My deputy is taking a lot of initiative. The huge file handling backlog she has been blaming on the system, the management, the company, etc. This week she activated her “out of office”-assistant and decided to get rid of the backlog herself, thus giving the operations team the time they need to reorganize and enable themselves to stop accumulating backlog. I first thought that I would have done it differently, but 2 seconds later I thought: Well, thats excellent! It sends powerful signals about her making a choice about getting busy winning or getting busy quitting.

She has also delegated the task that pertains to her core competence to a colleague, so that she has time to learn her new, self-chosen responsibilities. Learning for everyone, progress….happiness!
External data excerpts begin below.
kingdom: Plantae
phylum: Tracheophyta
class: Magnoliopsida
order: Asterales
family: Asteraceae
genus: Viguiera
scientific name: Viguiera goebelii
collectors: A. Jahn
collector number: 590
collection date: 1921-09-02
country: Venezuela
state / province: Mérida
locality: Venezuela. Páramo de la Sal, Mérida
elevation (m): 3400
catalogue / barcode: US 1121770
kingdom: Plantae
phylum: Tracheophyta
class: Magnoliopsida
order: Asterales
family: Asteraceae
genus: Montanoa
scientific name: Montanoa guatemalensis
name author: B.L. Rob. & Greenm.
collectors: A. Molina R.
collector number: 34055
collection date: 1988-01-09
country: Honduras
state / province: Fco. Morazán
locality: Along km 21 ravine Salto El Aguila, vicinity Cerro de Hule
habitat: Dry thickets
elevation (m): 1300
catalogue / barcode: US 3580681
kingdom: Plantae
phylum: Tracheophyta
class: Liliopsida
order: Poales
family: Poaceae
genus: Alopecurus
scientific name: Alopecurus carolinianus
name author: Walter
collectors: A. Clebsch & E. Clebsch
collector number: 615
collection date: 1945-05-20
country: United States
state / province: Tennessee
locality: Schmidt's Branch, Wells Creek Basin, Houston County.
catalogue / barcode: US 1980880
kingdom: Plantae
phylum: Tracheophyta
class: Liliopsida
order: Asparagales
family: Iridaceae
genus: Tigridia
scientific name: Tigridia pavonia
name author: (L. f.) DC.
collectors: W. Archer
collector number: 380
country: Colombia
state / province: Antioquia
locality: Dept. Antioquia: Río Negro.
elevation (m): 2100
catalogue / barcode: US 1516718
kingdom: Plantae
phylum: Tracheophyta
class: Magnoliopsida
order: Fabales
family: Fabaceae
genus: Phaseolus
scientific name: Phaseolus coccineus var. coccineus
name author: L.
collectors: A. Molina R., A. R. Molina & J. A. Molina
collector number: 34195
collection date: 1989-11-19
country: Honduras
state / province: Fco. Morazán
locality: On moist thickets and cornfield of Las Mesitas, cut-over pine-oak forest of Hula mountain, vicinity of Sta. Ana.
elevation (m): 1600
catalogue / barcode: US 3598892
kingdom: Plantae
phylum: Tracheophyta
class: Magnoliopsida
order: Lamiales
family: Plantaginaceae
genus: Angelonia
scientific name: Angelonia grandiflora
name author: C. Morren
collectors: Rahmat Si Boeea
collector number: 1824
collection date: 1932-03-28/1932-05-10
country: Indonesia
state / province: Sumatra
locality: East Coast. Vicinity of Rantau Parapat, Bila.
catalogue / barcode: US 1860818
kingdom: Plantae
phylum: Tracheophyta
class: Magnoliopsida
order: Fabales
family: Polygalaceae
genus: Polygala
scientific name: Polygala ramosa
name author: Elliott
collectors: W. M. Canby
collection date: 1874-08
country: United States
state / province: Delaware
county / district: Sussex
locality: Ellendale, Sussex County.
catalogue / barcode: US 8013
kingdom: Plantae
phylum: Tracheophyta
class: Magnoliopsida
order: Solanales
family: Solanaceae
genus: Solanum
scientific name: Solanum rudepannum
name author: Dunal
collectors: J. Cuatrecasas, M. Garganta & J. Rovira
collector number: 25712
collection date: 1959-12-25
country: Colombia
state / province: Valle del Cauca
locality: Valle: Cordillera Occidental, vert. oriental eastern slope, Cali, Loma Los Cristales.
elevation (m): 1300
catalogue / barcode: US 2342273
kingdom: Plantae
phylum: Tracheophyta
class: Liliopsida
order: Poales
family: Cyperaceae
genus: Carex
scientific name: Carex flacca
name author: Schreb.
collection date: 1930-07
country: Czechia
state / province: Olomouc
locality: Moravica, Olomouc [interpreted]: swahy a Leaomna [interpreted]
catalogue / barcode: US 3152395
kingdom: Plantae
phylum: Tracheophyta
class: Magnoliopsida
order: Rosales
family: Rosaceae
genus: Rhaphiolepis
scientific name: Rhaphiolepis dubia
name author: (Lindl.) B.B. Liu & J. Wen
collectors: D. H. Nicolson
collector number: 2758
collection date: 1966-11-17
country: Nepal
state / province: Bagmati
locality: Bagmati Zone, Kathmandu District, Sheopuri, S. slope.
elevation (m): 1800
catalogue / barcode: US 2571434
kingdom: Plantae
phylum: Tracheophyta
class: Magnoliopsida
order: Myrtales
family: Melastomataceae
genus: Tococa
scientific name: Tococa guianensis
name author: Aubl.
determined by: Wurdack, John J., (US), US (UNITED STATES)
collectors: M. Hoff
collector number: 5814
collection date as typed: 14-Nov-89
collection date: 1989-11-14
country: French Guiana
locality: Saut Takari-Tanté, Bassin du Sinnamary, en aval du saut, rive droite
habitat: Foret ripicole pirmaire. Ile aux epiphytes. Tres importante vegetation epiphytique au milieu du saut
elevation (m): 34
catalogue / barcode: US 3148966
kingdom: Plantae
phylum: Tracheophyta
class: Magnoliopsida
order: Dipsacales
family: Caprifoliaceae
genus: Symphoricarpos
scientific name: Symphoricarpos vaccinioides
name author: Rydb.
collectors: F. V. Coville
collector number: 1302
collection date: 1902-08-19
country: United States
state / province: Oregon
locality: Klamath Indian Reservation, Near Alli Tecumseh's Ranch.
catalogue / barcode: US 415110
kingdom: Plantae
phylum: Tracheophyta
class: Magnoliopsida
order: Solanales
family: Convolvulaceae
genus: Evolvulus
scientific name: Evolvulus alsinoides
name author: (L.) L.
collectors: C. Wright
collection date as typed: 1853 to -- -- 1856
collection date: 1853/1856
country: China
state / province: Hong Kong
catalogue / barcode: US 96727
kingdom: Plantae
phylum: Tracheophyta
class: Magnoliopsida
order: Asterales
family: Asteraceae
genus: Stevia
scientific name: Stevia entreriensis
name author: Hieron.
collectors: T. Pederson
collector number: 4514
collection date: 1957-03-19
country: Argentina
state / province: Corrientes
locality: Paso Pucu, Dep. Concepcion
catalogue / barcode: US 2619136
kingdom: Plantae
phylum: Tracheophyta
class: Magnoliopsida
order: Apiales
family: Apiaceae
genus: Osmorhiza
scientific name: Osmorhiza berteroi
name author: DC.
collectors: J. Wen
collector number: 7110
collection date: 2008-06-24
Our operations manager has never been managing anything, neither before he got his title nor after.
He is very polite and very afraid of not doing things correctly. We did the write-your-own-job-description-exercise last week, which motivated him immensely. He really wants to be the operations manager with everything that traditionally pertains to the job. We made the job more tilted towards process re-engineering and a less towards timekeeper, which his analytic mindset would be great for.

Now the question is whether he can be as sharp as he is soft. He has asked me for help, is asking for detailed advice on everything that pertains to leadership and asked me to announce his authority so that everyone automatically would respect what he said.

Clearly this will take some work. What he needs to be is the natural go-to person for operational problems, a creative developer of the way we work, and the guy who takes the intiatives when it comes to reorganizing work. I have decided to push him into it and check his swimming reflexes. But the more I think about his unsure voice on the phone I second-guess and wonder whether I should tell him exactly how I would do, so that he at least has something to model for the beginning. Because apparently it is his fear of failure that prevents him from taking independent steps.

If I can get my cautious ops manager moving within a weeks time, his and my deputy’s combined efforts will create time for everybody to begin contributing to owning the many tasks we have to work on like Ben suggested in a comment.

When you read this I will have had an interesting meeting with my boss which I chose to schedule following a comment from Matt and another one from Alexander. Matt said I should hire someone in – if that was what it would take, and Alexander asked whether it would really be possible to incur lasting change being just the guest of the week. I have warmed up by saying that either he gives me 75% of my time in my new job or he lets me hire someone in.

Let’s see what happens!

Receiving help or praise without having asked for it is one of the best feelings I know – and it is one of the only ways I make the term “luck” make sense. Otherwise I believe that what we normally call luck is when our opportunity and action coincide.

So of course I am tremendously happy to see people giving me advice. My reason for writing here is not to get help. It’s a nice side-effect which I appreciate, but what I am really hoping for is some creative thinking with regards to how we act in everyday leadership situations like mine! So if you think that I am doing alright, then wouldn’t it be interesting to begin discussing how one could go from alright to kicking serious butt?

AM Starkin

2 thoughts on “Journey into leadership: Success!”

  1. Nice. These are great postings and it’s fun reading about the change, so thanks for sharing, and keep them coming.

  2. Great posts! I’ll be starting my own journey into leadership in two weeks. I’m sure I will get a lot of inspiration from your posts.

    My own situation is a bit different in that I will be a program manager, not a line manager. Most people who will work on the projects in my program have a regular job elsewhere in the organization and will be available to me for some hours per week only. Most won’t like being pulled from their jobs, because they don’t think they have enough time for their regular tasks anyway. I’m already thinking about creative ways to get them inspired and happy to participate. But it’s going to be quite a challenge!